Sunday, May 4, 2008

Church Want Ads


While watching a few people do their "callings" the past few weeks at church, I thought it might be funny if the church actually advertised jobs in the paper.  For example:

Wanted:
Library Aid 
Qualifications: Must be able to stand around and talk to 5 other Library Aids in a library setting while one person gets things for people.  Must know the difference between white board markers and chalk.  Must have an expansive knowledge of familiar Mormon pictures.  Must be able to complain when the copier breaks down.  Must know your way around a clipboard with a string on it.  Must be taller than the average males chest as that is where the door/booth goes to.  Midgets need not apply.
Start date: Whenever one of the old ladies in there dies.
Pay: Nothing

Wanted:
Sunday School Secretary
Qualifications:  Must be able to bend to the floor to slide rolls underneath doors.  Must be able to watch a roll travel from one end of a room to the other and at the appropriate time stand up and send it back for anyone who may have come in late.  Must be able to leave open spaces on the roll for new people.  Must know not to update information on rolls except for once a year.  
Pay: Nothing

Wanted: Door Monitor/Program Distributor
Qualifications: Must have the ability to stand.  Friendliness is encouraged but not required.  The ability to flip through a large stack of papers without licking your fingers is a bonus.  Experience as a Walmart greeter is also encouraged.  Candidate will be at least 85 years of age.
Pay: Nothing

Wanted: Eternal Testimony Bearer 
Qualifications:  Must bear testimony every single Fast Sunday.  Must take at least 10 minutes of the meeting.  Must be able to memorize a single story and repeat it every month.  Must be very thankful for everyone in the ward and be able to single out at least 8 people per meeting.  Must be at least 50 years old.
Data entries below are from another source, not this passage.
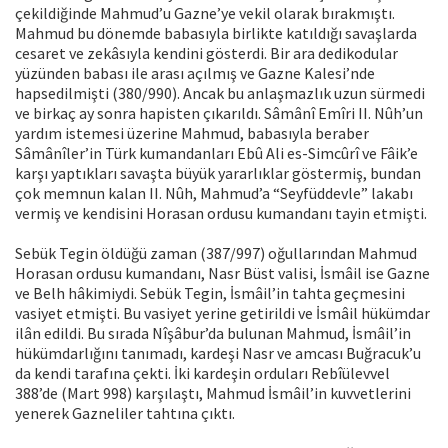
çekildiğinde Mahmud’u Gazne’ye vekil olarak bırakmıştı.
Mahmud bu dönemde babasıyla birlikte katıldığı savaşlarda
cesaret ve zekâsıyla kendini gösterdi. Bir ara dedikodular
yüzünden babası ile arası açılmış ve Gazne Kalesi’nde
hapsedilmişti (380/990). Ancak bu anlaşmazlık uzun sürmedi
ve birkaç ay sonra hapisten çıkarıldı. Sâmânî Emîri II. Nûh’un
yardım istemesi üzerine Mahmud, babasıyla beraber
Sâmânîler’in Türk kumandanları Ebû Ali es-Simcûrî ve Fâik’e
karşı yaptıkları savaşta büyük yararlıklar göstermiş, bundan
çok memnun kalan II. Nûh, Mahmud’a “Seyfüddevle” lakabı
vermiş ve kendisini Horasan ordusu kumandanı tayin etmişti.
Sebük Tegin öldüğü zaman (387/997) oğullarından Mahmud
Horasan ordusu kumandanı, Nasr Büst valisi, İsmâil ise Gazne
ve Belh hâkimiydi. Sebük Tegin, İsmâil’in tahta geçmesini
vasiyet etmişti. Bu vasiyet yerine getirildi ve İsmâil hükümdar
ilân edildi. Bu sırada Nîşâbur’da bulunan Mahmud, İsmâil’in
hükümdarlığını tanımadı, kardeşi Nasr ve amcası Buğracuk’u
da kendi tarafına çekti. İki kardeşin orduları Rebîülevvel
388’de (Mart 998) karşılaştı, Mahmud İsmâil’in kuvvetlerini
yenerek Gazneliler tahtına çıktı.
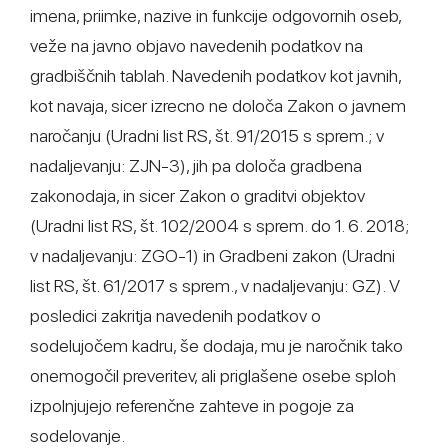
imena, priimke, nazive in funkcije odgovornih oseb,
veže na javno objavo navedenih podatkov na
gradbiščnih tablah. Navedenih podatkov kot javnih,
kot navaja, sicer izrecno ne določa Zakon o javnem
naročanju (Uradni list RS, št. 91/2015 s sprem.; v
nadaljevanju: ZJN-3), jih pa določa gradbena
zakonodaja, in sicer Zakon o graditvi objektov
(Uradni list RS, št. 102/2004 s sprem. do 1. 6. 2018;
v nadaljevanju: ZGO-1) in Gradbeni zakon (Uradni
list RS, št. 61/2017 s sprem., v nadaljevanju: GZ). V
posledici zakritja navedenih podatkov o
sodelujočem kadru, še dodaja, mu je naročnik tako
onemogočil preveritev, ali priglašene osebe sploh
izpolnjujejo referenčne zahteve in pogoje za
sodelovanje.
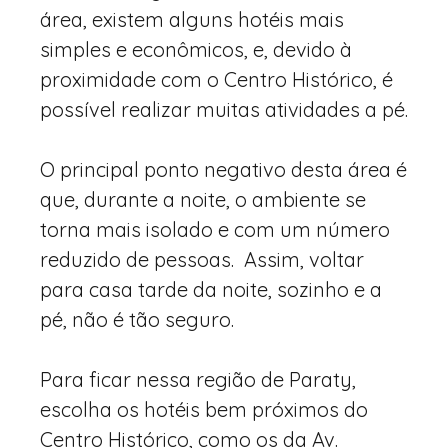
área, existem alguns hotéis mais
simples e econômicos, e, devido à
proximidade com o Centro Histórico, é
possível realizar muitas atividades a pé.
O principal ponto negativo desta área é
que, durante a noite, o ambiente se
torna mais isolado e com um número
reduzido de pessoas. Assim, voltar
para casa tarde da noite, sozinho e a
pé, não é tão seguro.
Para ficar nessa região de Paraty,
escolha os hotéis bem próximos do
Centro Histórico, como os da Av.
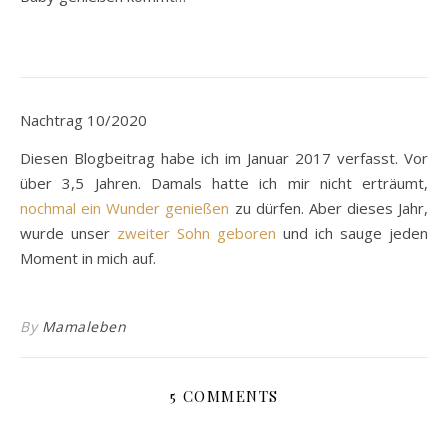
Nachtrag 10/2020
Diesen Blogbeitrag habe ich im Januar 2017 verfasst. Vor
über 3,5 Jahren. Damals hatte ich mir nicht erträumt,
nochmal ein Wunder genießen
zu dürfen. Aber dieses Jahr,
wurde unser
zweiter Sohn geboren
und ich sauge jeden
Moment in mich auf.
By
Mamaleben
5 COMMENTS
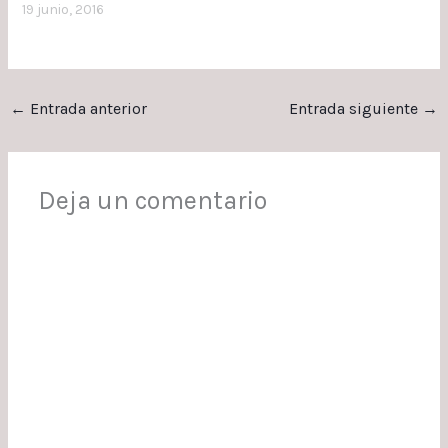
19 junio, 2016
←
Entrada anterior
Entrada siguiente
→
Deja un comentario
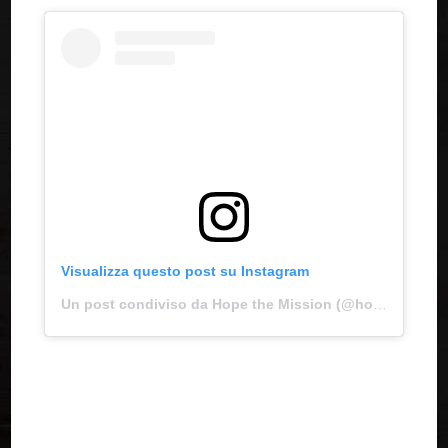
Visualizza questo post su Instagram
Un post condiviso da Hope the Mission (@hopeofthevalley)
Must be able to recognize a lull within seconds.  Must not be able to take a hint from bishopbric about what a testimony really is.  Actual testimony not required.  Limit 2 per ward.
Pay: Nothing

Wanted: Ward Choir Director
Qualifications: Must be willing and able to beg.  (Musical experience not required.)
Pay: Nothing

5 comments:

Tammy said...

Oh Abe you surely are going to be in trouble for all your complaining about the church! And you forgot that a librarian qualification can also be for someone who refuses any other position in the church and loves being a librarian so much that his eternal salvation could be at stake if he didn't have that particular job. . . . sound like anyone you know????

Cheeseboy said...

Does sound familiar Tam...and please do not think that I am complaining with this post. I just having some fun, pointing out some goofy things.

Tammy said...

I always know I can never take you seriously Abe :). So I know you're "complaining" is all in fun :) :) :)

The Yospe's said...

Funny stuff

tim & brandi said...

Since I was teaching Elders Quorum yesterday, I required chalk. I think getting a loan for our house was easier than getting loaned 3 pieces of chalk.

And of course, the sign out pencil was attached to the clip board by a piece of string. I heard that a lot of people join the church just to take advantage of the free pencils.